**PROBLEM:** From the first line to the last, output the data exactly as it stands, minus its pictures.

**Revision comparison data:**
-- Opening Marker --

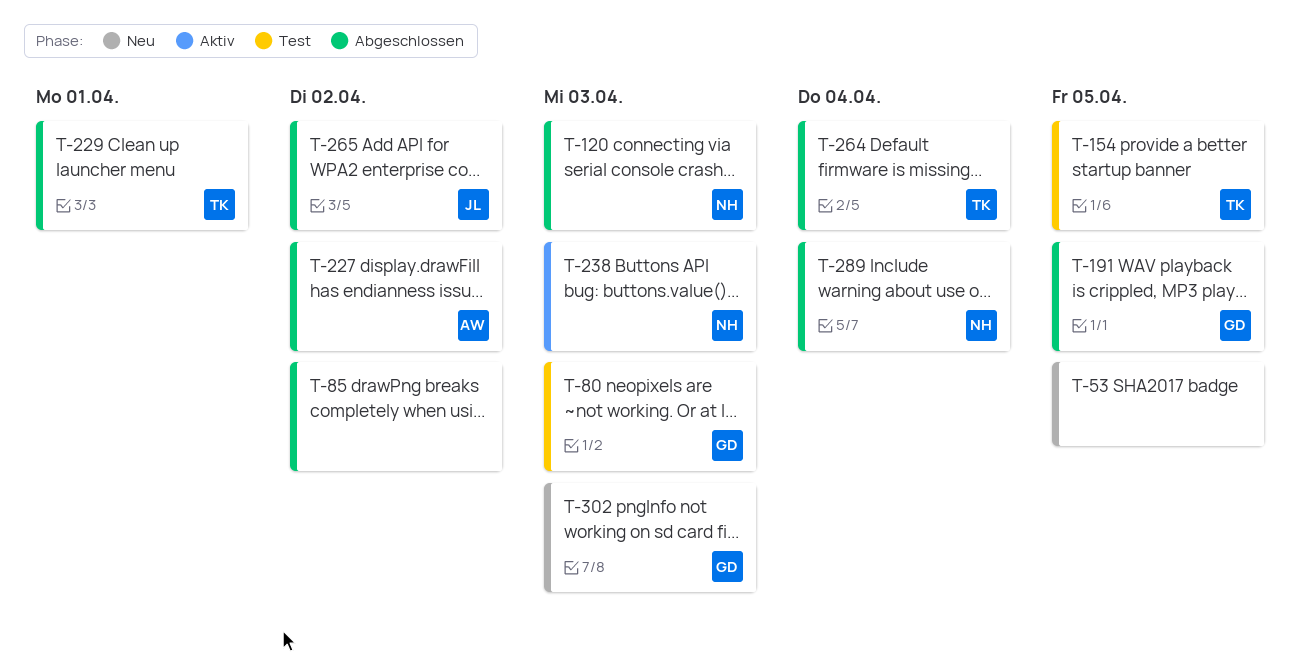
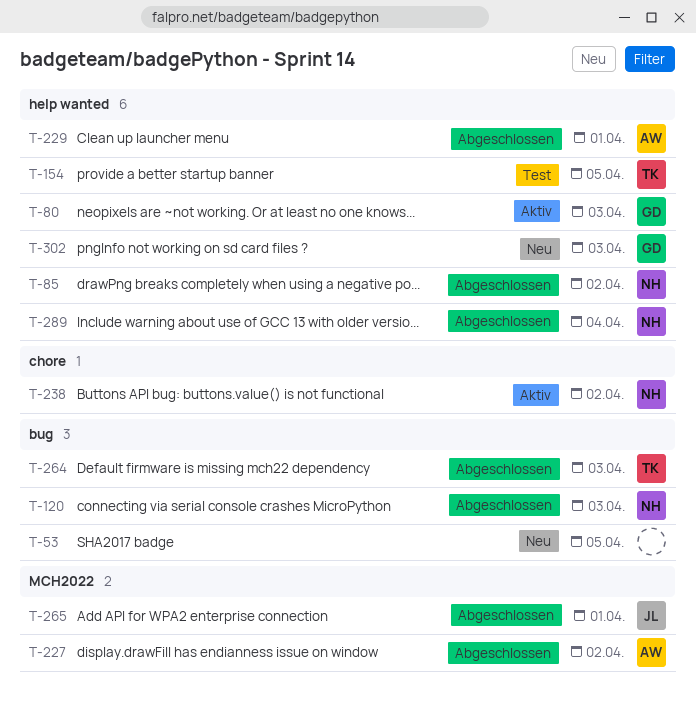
T-80, status: Test -> Aktiv
T-85, owner: none -> NH
T-191: present -> none
T-229, owner: TK -> AW
T-238, due: Apr 3 -> Apr 2
T-264, due: Apr 4 -> Apr 3
T-265, due: Apr 2 -> Apr 1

-- Closing Marker --

**TASK RESPONSE:**
T-80, status: Test -> Aktiv
T-85, owner: none -> NH
T-191: present -> none
T-229, owner: TK -> AW
T-238, due: Apr 3 -> Apr 2
T-264, due: Apr 4 -> Apr 3
T-265, due: Apr 2 -> Apr 1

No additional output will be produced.